### WHAT NEEDS TO BE DONE
Convert each entry below into a JSON list of strings, one string per line, leaving out any blank lines.

### EXTRACTED INFORMATION
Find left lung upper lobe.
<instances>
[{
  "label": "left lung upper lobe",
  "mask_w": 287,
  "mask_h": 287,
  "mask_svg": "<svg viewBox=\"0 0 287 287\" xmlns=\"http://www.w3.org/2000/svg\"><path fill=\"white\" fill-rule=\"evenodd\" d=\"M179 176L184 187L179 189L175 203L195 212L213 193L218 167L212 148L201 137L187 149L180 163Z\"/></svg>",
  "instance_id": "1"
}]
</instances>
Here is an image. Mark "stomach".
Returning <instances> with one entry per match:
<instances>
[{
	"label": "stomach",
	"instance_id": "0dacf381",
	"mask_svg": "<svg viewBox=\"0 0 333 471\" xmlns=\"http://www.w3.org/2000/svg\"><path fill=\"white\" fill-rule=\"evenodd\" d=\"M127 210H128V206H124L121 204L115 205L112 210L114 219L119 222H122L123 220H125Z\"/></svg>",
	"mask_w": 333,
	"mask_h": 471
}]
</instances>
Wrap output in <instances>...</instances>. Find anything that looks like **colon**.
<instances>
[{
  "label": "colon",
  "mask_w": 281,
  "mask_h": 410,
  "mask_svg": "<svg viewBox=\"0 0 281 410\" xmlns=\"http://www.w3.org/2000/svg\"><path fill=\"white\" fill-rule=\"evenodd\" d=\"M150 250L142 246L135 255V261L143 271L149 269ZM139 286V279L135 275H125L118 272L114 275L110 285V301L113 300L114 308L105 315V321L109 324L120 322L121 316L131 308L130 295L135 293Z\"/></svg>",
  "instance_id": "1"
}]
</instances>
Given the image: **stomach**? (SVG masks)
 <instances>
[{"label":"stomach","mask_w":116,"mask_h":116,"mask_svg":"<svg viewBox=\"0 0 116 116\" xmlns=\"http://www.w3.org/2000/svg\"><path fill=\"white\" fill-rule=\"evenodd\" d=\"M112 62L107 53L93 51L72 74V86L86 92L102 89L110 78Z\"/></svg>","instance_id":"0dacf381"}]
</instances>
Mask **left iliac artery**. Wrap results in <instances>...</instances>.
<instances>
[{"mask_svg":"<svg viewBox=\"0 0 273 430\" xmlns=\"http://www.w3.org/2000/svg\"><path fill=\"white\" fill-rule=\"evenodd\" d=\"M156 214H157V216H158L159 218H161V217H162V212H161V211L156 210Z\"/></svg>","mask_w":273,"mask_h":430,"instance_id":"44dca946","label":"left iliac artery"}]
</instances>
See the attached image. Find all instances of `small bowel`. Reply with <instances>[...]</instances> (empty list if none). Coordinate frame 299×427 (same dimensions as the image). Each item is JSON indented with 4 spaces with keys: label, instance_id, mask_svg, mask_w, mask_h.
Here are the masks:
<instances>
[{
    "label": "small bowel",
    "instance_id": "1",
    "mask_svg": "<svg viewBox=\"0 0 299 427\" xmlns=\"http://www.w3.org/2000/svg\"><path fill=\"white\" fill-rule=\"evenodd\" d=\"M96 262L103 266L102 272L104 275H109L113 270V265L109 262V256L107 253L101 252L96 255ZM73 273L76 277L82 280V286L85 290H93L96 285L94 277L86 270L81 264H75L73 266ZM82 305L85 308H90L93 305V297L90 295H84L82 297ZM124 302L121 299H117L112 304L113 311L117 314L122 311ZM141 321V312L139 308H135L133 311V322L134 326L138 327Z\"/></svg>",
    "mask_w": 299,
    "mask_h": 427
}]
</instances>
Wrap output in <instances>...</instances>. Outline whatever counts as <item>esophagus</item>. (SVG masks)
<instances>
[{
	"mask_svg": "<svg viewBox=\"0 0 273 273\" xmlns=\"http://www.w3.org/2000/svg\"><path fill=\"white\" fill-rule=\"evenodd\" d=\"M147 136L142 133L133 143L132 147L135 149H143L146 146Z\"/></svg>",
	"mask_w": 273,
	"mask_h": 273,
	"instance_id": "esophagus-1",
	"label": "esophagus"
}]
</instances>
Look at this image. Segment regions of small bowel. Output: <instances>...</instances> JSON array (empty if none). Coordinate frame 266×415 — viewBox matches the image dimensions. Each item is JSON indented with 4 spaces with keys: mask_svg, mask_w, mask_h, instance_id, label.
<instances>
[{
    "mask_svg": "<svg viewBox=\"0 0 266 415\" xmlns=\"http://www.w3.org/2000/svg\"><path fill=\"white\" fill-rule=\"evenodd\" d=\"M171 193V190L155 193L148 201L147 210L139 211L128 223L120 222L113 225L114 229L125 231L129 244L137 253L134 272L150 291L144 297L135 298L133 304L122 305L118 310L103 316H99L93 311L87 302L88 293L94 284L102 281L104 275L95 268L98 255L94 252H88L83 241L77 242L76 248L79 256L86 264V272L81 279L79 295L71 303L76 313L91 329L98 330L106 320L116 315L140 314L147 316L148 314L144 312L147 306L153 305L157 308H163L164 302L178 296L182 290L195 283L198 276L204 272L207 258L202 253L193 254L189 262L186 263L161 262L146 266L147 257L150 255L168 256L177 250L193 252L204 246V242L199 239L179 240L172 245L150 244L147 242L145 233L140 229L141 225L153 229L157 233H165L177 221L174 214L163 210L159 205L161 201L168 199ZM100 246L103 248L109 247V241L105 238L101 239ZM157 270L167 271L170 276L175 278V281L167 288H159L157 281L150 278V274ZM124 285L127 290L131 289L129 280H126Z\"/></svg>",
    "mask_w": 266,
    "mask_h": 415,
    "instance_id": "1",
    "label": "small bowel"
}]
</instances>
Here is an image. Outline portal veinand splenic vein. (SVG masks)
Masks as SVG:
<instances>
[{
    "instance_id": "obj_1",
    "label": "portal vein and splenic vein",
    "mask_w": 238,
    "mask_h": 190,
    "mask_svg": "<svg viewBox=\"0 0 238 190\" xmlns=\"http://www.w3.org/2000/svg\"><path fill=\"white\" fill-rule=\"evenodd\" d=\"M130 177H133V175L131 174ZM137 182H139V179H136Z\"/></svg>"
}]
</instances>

### TASK OUTPUT
[
  "Find left lung upper lobe.",
  "<instances>",
  "[{",
  "  \"label\": \"left lung upper lobe\",",
  "  \"mask_w\": 287,",
  "  \"mask_h\": 287,",
  "  \"mask_svg\": \"<svg viewBox=\\\"0 0 287 287\\\" xmlns=\\\"http://www.w3.org/2000/svg\\\"><path fill=\\\"white\\\" fill-rule=\\\"evenodd\\\" d=\\\"M179 176L184 187L179 189L175 203L195 212L213 193L218 167L212 148L201 137L187 149L180 163Z\\\"/></svg>\",",
  "  \"instance_id\": \"1\"",
  "}]",
  "</instances>",
  "Here is an image. Mark \"stomach\".",
  "Returning <instances> with one entry per match:",
  "<instances>",
  "[{",
  "\t\"label\": \"stomach\",",
  "\t\"instance_id\": \"0dacf381\",",
  "\t\"mask_svg\": \"<svg viewBox=\\\"0 0 333 471\\\" xmlns=\\\"http://www.w3.org/2000/svg\\\"><path fill=\\\"white\\\" fill-rule=\\\"evenodd\\\" d=\\\"M127 210H128V206H124L121 204L115 205L112 210L114 219L119 222H122L123 220H125Z\\\"/></svg>\",",
  "\t\"mask_w\": 333,",
  "\t\"mask_h\": 471",
  "}]",
  "</instances>",
  "Wrap output in <instances>...</instances>. Find anything that looks like **colon**.",
  "<instances>",
  "[{",
  "  \"label\": \"colon\",",
  "  \"mask_w\": 281,",
  "  \"mask_h\": 410,",
  "  \"mask_svg\": \"<svg viewBox=\\\"0 0 281 410\\\" xmlns=\\\"http://www.w3.org/2000/svg\\\"><path fill=\\\"white\\\" fill-rule=\\\"evenodd\\\" d=\\\"M150 250L142 246L135 255V261L143 271L149 269ZM139 286V279L135 275H125L118 272L114 275L110 285V301L113 300L114 308L105 315V321L109 324L120 322L121 316L131 308L130 295L135 293Z\\\"/></svg>\",",
  "  \"instance_id\": \"1\"",
  "}]",
  "</instances>",
  "Given the image: **stomach**? (SVG masks)",
  " <instances>",
  "[{\"label\":\"stomach\",\"mask_w\":116,\"mask_h\":116,\"mask_svg\":\"<svg viewBox=\\\"0 0 116 116\\\" xmlns=\\\"http://www.w3.org/2000/svg\\\"><path fill=\\\"white\\\" fill-rule=\\\"evenodd\\\" d=\\\"M112 62L107 53L93 51L72 74V86L86 92L102 89L110 78Z\\\"/></svg>\",\"instance_id\":\"0dacf381\"}]",
  "</instances>",
  "Mask **left iliac artery**. Wrap results in <instances>...</instances>.",
  "<instances>",
  "[{\"mask_svg\":\"<svg viewBox=\\\"0 0 273 430\\\" xmlns=\\\"http://www.w3.org/2000/svg\\\"><path fill=\\\"white\\\" fill-rule=\\\"evenodd\\\" d=\\\"M156 214H157V216H158L159 218H161V217H162V212H161V211L156 210Z\\\"/></svg>\",\"mask_w\":273,\"mask_h\":430,\"instance_id\":\"44dca946\",\"label\":\"left iliac artery\"}]",
  "</instances>",
  "See the attached image. Find all instances of `small bowel`. Reply with <instances>[...]</instances> (empty list if none). Coordinate frame 299×427 (same dimensions as the image). Each item is JSON indented with 4 spaces with keys: label, instance_id, mask_svg, mask_w, mask_h.",
  "Here are the masks:",
  "<instances>",
  "[{",
  "    \"label\": \"small bowel\",",
  "    \"instance_id\": \"1\",",
  "    \"mask_svg\": \"<svg viewBox=\\\"0 0 299 427\\\" xmlns=\\\"http://www.w3.org/2000/svg\\\"><path fill=\\\"white\\\" fill-rule=\\\"evenodd\\\" d=\\\"M96 262L103 266L102 272L104 275H109L113 270V265L109 262V256L107 253L101 252L96 255ZM73 273L76 277L82 280V286L85 290H93L96 285L94 277L86 270L81 264H75L73 266ZM82 305L85 308H90L93 305V297L90 295H84L82 297ZM124 302L121 299H117L112 304L113 311L117 314L122 311ZM141 321V312L139 308H135L133 311V322L134 326L138 327Z\\\"/></svg>\",",
  "    \"mask_w\": 299,",
  "    \"mask_h\": 427",
  "}]",
  "</instances>",
  "Wrap output in <instances>...</instances>. Outline whatever counts as <item>esophagus</item>. (SVG masks)",
  "<instances>",
  "[{",
  "\t\"mask_svg\": \"<svg viewBox=\\\"0 0 273 273\\\" xmlns=\\\"http://www.w3.org/2000/svg\\\"><path fill=\\\"white\\\" fill-rule=\\\"evenodd\\\" d=\\\"M147 136L142 133L133 143L132 147L135 149H143L146 146Z\\\"/></svg>\",",
  "\t\"mask_w\": 273,",
  "\t\"mask_h\": 273,",
  "\t\"instance_id\": \"esophagus-1\",",
  "\t\"label\": \"esophagus\"",
  "}]",
  "</instances>",
  "Look at this image. Segment regions of small bowel. Output: <instances>...</instances> JSON array (empty if none). Coordinate frame 266×415 — viewBox matches the image dimensions. Each item is JSON indented with 4 spaces with keys: mask_svg, mask_w, mask_h, instance_id, label.",
  "<instances>",
  "[{",
  "    \"mask_svg\": \"<svg viewBox=\\\"0 0 266 415\\\" xmlns=\\\"http://www.w3.org/2000/svg\\\"><path fill=\\\"white\\\" fill-rule=\\\"evenodd\\\" d=\\\"M171 193V190L155 193L148 201L147 210L139 211L128 223L120 222L113 225L114 229L125 231L129 244L137 253L134 272L150 291L144 297L135 298L133 304L122 305L118 310L103 316H99L93 311L87 302L88 293L94 284L102 281L104 275L95 268L98 255L94 252H88L83 241L77 242L76 248L79 256L86 264V272L81 279L79 295L71 303L76 313L91 329L98 330L106 320L116 315L140 314L147 316L148 314L144 312L147 306L153 305L157 308H163L164 302L178 296L182 290L195 283L198 276L204 272L207 258L202 253L193 254L189 262L186 263L161 262L146 266L147 257L150 255L168 256L177 250L193 252L204 246V242L199 239L179 240L172 245L150 244L147 242L145 233L140 229L141 225L153 229L157 233H165L177 221L174 214L163 210L159 205L161 201L168 199ZM100 246L103 248L109 247V241L105 238L101 239ZM157 270L167 271L170 276L175 278V281L167 288H159L157 281L150 278V274ZM124 285L127 290L131 289L129 280H126Z\\\"/></svg>\",",
  "    \"mask_w\": 266,",
  "    \"mask_h\": 415,",
  "    \"instance_id\": \"1\",",
  "    \"label\": \"small bowel\"",
  "}]",
  "</instances>",
  "Here is an image. Outline portal veinand splenic vein. (SVG masks)",
  "Masks as SVG:",
  "<instances>",
  "[{",
  "    \"instance_id\": \"obj_1\",",
  "    \"label\": \"portal vein and splenic vein\",",
  "    \"mask_w\": 238,",
  "    \"mask_h\": 190,",
  "    \"mask_svg\": \"<svg viewBox=\\\"0 0 238 190\\\" xmlns=\\\"http://www.w3.org/2000/svg\\\"><path fill=\\\"white\\\" fill-rule=\\\"evenodd\\\" d=\\\"M130 177H133V175L131 174ZM137 182H139V179H136Z\\\"/></svg>\"",
  "}]",
  "</instances>"
]